X_train, X_test, y_train, y_test = train_test_split(X, y, test_size=0.25, shuffle=True, random_state=2023)

Train and test data is available on Google Drive

In [16]:
X_train = np.load('drive/MyDrive/FNN_protein_complex_data/X_train.npy')
X_test = np.load('drive/MyDrive/FNN_protein_complex_data/X_test.npy')

y_train = np.load('drive/MyDrive/FNN_protein_complex_data/y_train.npy')
y_test = np.load('drive/MyDrive/FNN_protein_complex_data/y_test.npy')

In [17]:
X_train = torch.tensor(X_train, dtype=torch.float32)
X_test = torch.tensor(X_test, dtype=torch.float32)
y_train = torch.tensor(y_train, dtype=torch.long)
y_test = torch.tensor(y_test, dtype=torch.long)

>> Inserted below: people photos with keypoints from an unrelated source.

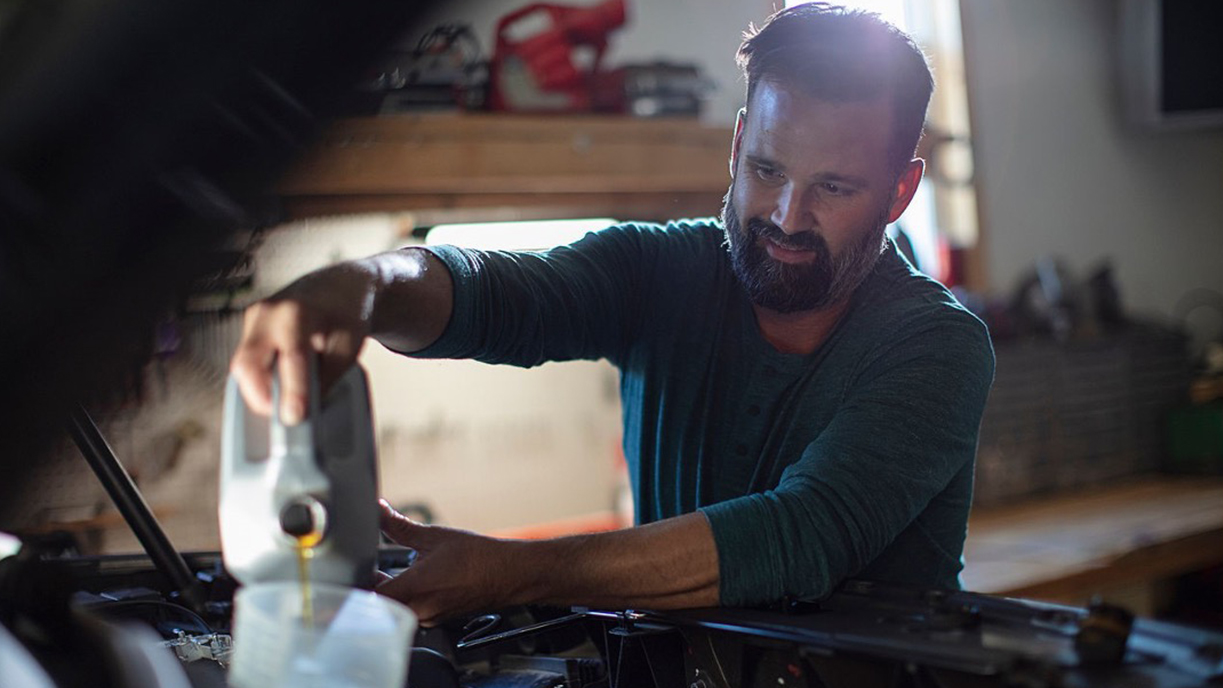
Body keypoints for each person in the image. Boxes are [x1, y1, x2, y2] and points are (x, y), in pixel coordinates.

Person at [231, 3, 994, 626]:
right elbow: (498, 297)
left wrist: (517, 573)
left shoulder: (937, 345)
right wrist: (362, 287)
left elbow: (798, 536)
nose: (786, 218)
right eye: (766, 170)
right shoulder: (656, 270)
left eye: (833, 189)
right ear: (736, 148)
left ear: (900, 192)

print(X_train.shape, y_train.shape)
print(X_test.shape, y_test.shape)

torch.Size([25525, 2006]) torch.Size([25525])
torch.Size([8509, 2006]) torch.Size([8509])


## Build and train the model

The model is a feed forward neural network with one hidden layer.

In [18]:
import torch.nn as nn
from torch import optim


class Net(nn.Module):

    def __init__(self):
        super().__init__()
        torch.manual_seed(2023)
        self.net = nn.Sequential(
            nn.Linear(2006, 128),
            nn.ReLU(),
            nn.Linear(128, 2),
            nn.Sigmoid()
        )

    def forward(self, X):
        return self.net(X)

    def predict(self, X):
        Y_pred = self.forward(X)
        return Y_pred

def fit(X, y, model, opt, loss_fn, n_epochs = 1000):

    for epoch in range(n_epochs):
        loss = loss_fn(model(X), y)
        loss.backward()
        opt.step()
        opt.zero_grad()

        if epoch % 10 == 0:
            print(f'Loss (Epoch {epoch}): {loss.item()}')

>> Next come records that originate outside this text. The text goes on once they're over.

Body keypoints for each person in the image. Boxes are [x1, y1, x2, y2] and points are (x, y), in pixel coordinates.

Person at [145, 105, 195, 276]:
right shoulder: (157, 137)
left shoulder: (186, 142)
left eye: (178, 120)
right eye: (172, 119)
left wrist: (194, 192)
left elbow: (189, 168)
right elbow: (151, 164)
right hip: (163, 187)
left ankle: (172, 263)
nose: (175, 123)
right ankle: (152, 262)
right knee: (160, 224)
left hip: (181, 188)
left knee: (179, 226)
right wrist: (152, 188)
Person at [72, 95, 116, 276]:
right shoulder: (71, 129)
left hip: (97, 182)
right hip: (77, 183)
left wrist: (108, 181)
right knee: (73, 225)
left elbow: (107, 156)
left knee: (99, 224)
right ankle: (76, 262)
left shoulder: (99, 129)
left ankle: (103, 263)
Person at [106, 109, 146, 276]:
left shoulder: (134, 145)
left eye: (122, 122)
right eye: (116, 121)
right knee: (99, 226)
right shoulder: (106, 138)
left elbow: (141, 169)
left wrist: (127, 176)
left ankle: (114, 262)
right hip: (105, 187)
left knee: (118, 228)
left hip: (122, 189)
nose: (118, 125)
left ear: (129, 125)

The model was initially trained for 100 epochs, but loss was already converged after 50 epochs, so the training process was then stopped after 50 epochs.

In [19]:
net = Net()
loss_fn = nn.functional.cross_entropy
opt = torch.optim.Adam(net.parameters(), lr=0.001)

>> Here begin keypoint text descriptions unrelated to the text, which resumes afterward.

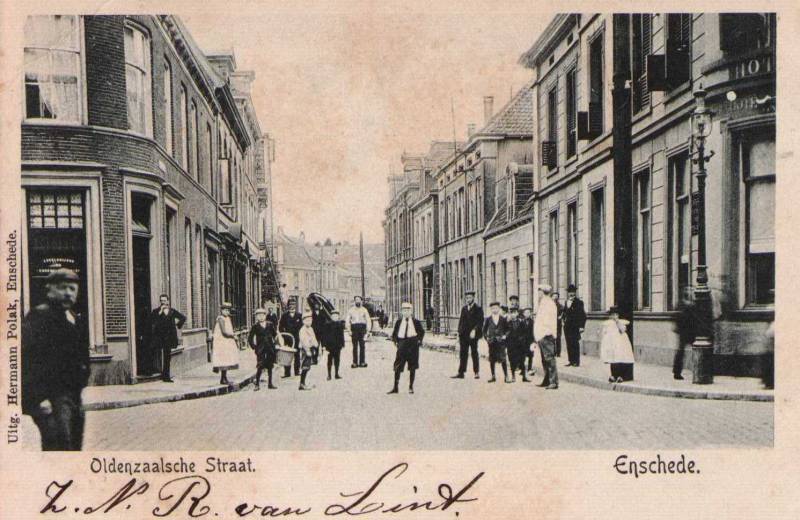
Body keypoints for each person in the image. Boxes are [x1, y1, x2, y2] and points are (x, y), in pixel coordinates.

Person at [22, 268, 90, 451]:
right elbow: (28, 360)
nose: (68, 292)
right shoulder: (39, 317)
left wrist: (83, 377)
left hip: (73, 397)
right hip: (52, 399)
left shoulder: (73, 317)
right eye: (62, 287)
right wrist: (38, 400)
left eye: (72, 288)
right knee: (60, 447)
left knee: (74, 446)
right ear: (50, 289)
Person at [148, 294, 186, 382]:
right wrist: (159, 313)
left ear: (168, 301)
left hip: (169, 337)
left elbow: (183, 318)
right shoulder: (156, 311)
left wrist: (177, 325)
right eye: (161, 300)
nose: (163, 302)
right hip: (158, 337)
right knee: (152, 351)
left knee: (167, 357)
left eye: (164, 301)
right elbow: (151, 321)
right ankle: (151, 371)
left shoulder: (172, 311)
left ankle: (166, 376)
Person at [388, 302, 425, 394]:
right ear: (402, 312)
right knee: (397, 366)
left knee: (412, 367)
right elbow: (394, 334)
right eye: (404, 310)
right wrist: (396, 342)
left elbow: (421, 332)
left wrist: (419, 340)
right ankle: (395, 387)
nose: (406, 312)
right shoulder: (399, 322)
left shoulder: (416, 322)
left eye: (408, 310)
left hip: (413, 345)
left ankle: (411, 387)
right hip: (402, 344)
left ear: (411, 311)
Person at [452, 290, 483, 379]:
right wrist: (458, 333)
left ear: (473, 298)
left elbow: (480, 322)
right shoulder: (464, 309)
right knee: (463, 353)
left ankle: (476, 372)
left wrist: (474, 330)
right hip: (464, 335)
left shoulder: (478, 308)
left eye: (469, 298)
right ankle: (461, 372)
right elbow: (461, 322)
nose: (468, 299)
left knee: (474, 353)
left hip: (473, 335)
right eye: (467, 298)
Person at [600, 306, 635, 383]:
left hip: (621, 342)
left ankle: (621, 376)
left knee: (620, 357)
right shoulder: (607, 324)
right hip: (611, 343)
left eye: (615, 314)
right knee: (613, 359)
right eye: (612, 315)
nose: (614, 316)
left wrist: (617, 321)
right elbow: (604, 333)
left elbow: (622, 330)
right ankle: (613, 375)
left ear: (618, 315)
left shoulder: (621, 322)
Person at [534, 284, 559, 390]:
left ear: (542, 292)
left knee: (549, 358)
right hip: (541, 335)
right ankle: (547, 379)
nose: (538, 294)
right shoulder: (544, 303)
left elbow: (549, 321)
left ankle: (553, 381)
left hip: (546, 334)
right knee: (545, 359)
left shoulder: (548, 303)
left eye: (539, 291)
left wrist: (546, 333)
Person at [248, 308, 280, 391]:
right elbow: (250, 338)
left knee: (270, 366)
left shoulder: (270, 324)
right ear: (256, 317)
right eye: (259, 316)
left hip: (270, 348)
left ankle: (270, 383)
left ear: (265, 316)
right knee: (260, 366)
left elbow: (275, 335)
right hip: (261, 349)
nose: (261, 317)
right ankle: (257, 384)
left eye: (262, 315)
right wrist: (254, 347)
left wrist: (276, 344)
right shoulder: (255, 326)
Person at [212, 303, 240, 385]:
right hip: (222, 342)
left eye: (228, 310)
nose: (226, 312)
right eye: (225, 310)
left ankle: (224, 377)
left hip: (226, 341)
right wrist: (233, 336)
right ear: (221, 310)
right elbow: (224, 332)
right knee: (223, 359)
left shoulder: (227, 318)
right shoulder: (220, 319)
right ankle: (223, 378)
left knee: (226, 359)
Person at [482, 301, 510, 383]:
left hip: (501, 342)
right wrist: (487, 339)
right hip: (492, 342)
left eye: (496, 308)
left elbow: (508, 329)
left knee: (503, 359)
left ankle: (506, 376)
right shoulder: (488, 319)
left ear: (499, 309)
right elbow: (484, 330)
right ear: (491, 309)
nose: (494, 310)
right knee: (492, 359)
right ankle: (493, 376)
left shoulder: (502, 319)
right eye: (493, 308)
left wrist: (505, 336)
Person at [562, 284, 587, 368]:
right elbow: (564, 313)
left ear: (575, 293)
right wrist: (563, 320)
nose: (571, 294)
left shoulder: (579, 302)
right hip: (567, 327)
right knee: (569, 343)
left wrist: (581, 326)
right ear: (567, 293)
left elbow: (583, 315)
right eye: (569, 292)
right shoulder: (566, 302)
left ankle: (576, 361)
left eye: (572, 292)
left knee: (575, 343)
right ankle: (571, 360)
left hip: (575, 326)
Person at [673, 286, 694, 380]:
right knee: (681, 351)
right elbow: (677, 316)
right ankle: (677, 372)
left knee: (694, 350)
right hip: (684, 331)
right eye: (687, 290)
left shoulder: (692, 304)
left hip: (691, 331)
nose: (689, 292)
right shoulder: (682, 304)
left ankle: (696, 369)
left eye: (690, 290)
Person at [278, 300, 303, 377]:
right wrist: (284, 335)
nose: (292, 306)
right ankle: (287, 373)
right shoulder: (284, 316)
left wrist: (300, 337)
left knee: (297, 355)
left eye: (293, 305)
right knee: (287, 355)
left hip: (297, 338)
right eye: (290, 305)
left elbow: (302, 327)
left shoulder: (299, 316)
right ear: (288, 306)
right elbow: (280, 327)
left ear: (295, 306)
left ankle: (297, 371)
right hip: (287, 339)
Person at [507, 307, 531, 382]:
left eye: (515, 312)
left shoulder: (521, 322)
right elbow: (505, 333)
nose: (513, 314)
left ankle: (524, 377)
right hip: (511, 345)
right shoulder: (508, 323)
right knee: (512, 361)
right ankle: (513, 376)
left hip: (520, 345)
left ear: (517, 313)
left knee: (522, 361)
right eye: (512, 313)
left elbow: (525, 333)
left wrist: (522, 339)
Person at [346, 295, 372, 368]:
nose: (357, 301)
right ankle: (355, 362)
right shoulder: (351, 310)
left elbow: (368, 320)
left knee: (362, 346)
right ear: (354, 301)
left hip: (362, 328)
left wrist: (368, 331)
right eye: (356, 300)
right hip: (354, 328)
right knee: (354, 346)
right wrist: (349, 330)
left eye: (359, 300)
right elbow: (347, 321)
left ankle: (362, 362)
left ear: (361, 301)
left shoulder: (364, 310)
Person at [297, 312, 318, 390]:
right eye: (307, 320)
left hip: (311, 348)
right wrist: (307, 351)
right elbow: (303, 341)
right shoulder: (303, 330)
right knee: (305, 366)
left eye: (310, 320)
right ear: (303, 321)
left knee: (308, 366)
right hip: (305, 349)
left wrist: (315, 345)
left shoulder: (311, 328)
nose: (309, 322)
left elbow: (313, 338)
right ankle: (301, 383)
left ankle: (303, 382)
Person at [324, 309, 345, 380]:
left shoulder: (340, 324)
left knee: (337, 360)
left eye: (336, 316)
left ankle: (336, 373)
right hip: (330, 346)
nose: (335, 317)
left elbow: (342, 335)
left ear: (338, 317)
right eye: (333, 316)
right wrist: (325, 345)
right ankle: (329, 374)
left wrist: (342, 344)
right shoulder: (327, 324)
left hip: (338, 345)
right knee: (329, 360)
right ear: (331, 316)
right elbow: (325, 336)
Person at [522, 308, 536, 375]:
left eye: (528, 313)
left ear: (530, 314)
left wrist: (534, 342)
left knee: (530, 356)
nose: (527, 314)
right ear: (523, 314)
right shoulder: (522, 322)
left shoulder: (532, 322)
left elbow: (534, 332)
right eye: (526, 313)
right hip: (524, 341)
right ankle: (523, 369)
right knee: (523, 356)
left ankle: (529, 368)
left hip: (530, 341)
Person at [552, 291, 564, 357]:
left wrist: (561, 316)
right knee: (552, 338)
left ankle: (558, 353)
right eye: (554, 296)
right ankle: (553, 352)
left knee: (558, 338)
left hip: (558, 324)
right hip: (551, 324)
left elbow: (563, 312)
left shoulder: (560, 306)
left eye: (556, 296)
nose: (555, 298)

fit(X_train, y_train, net, opt, loss_fn, n_epochs=51)

Loss (Epoch 0): 0.693171501159668
Loss (Epoch 10): 0.5294300317764282
Loss (Epoch 20): 0.4086780250072479
Loss (Epoch 30): 0.3545016646385193
Loss (Epoch 40): 0.33295848965644836
Loss (Epoch 50): 0.32471030950546265


Test set accuracy was tested and found to be very high.

In [20]:
def accuracy(y_hat, y):
    pred = torch.argmax(y_hat, dim=1)
    return (pred == y).float().mean()


accuracy(net.predict(X_test), y_test)

tensor(0.9999)

## Remove features

Now we remove the features of every amino acid separately, to see if the test set accuracy drops, as this would point to a specific importance of that amino acid for differentiating between the two states.

In [31]:
with open('drive/MyDrive/FNN_protein_complex_data/res_feat_idx.json', 'r') as f:
    res_feat_idx = json.load(f)

accuracies = {}

for x in res_feat_idx:
    idx = res_feat_idx[x]
    X = torch.clone(X_test)
    X[:, idx] =  X_test.mean(dim=0)[idx]
    X[:, idx] =  X_test.mean(dim=0)[idx]

    y_hat = net.predict(X)
    acc = accuracy(y_hat, y_test)

    accuracies[x] = acc


Now we look at the 10 amno acids with the lowest accuracy.

In [33]:
accuracies_sorted = dict(sorted(accuracies.items(), key=lambda x:x[1]))

for i, x in enumerate(accuracies_sorted):
    print(x, accuracies_sorted[x])
    if i == 10:
        break

GLU187 tensor(0.9994)
ARG1 tensor(0.9994)
ARG17 tensor(0.9994)
GLY56 tensor(0.9994)
GLN30 tensor(0.9995)
LEU33 tensor(0.9995)
TYR39 tensor(0.9995)
GLY43 tensor(0.9995)
TYR59 tensor(0.9995)
LYS60 tensor(0.9995)
SER61 tensor(0.9995)


We see that the accuracy does not drop very much at all. This is expected as the difference between the states is likely to involve multiple amino acids. Interestingly, ARG17 is in the list where the accuracy drops most (albeit very slightly), which is one of the main amino acids that will change its position during the transition between the states.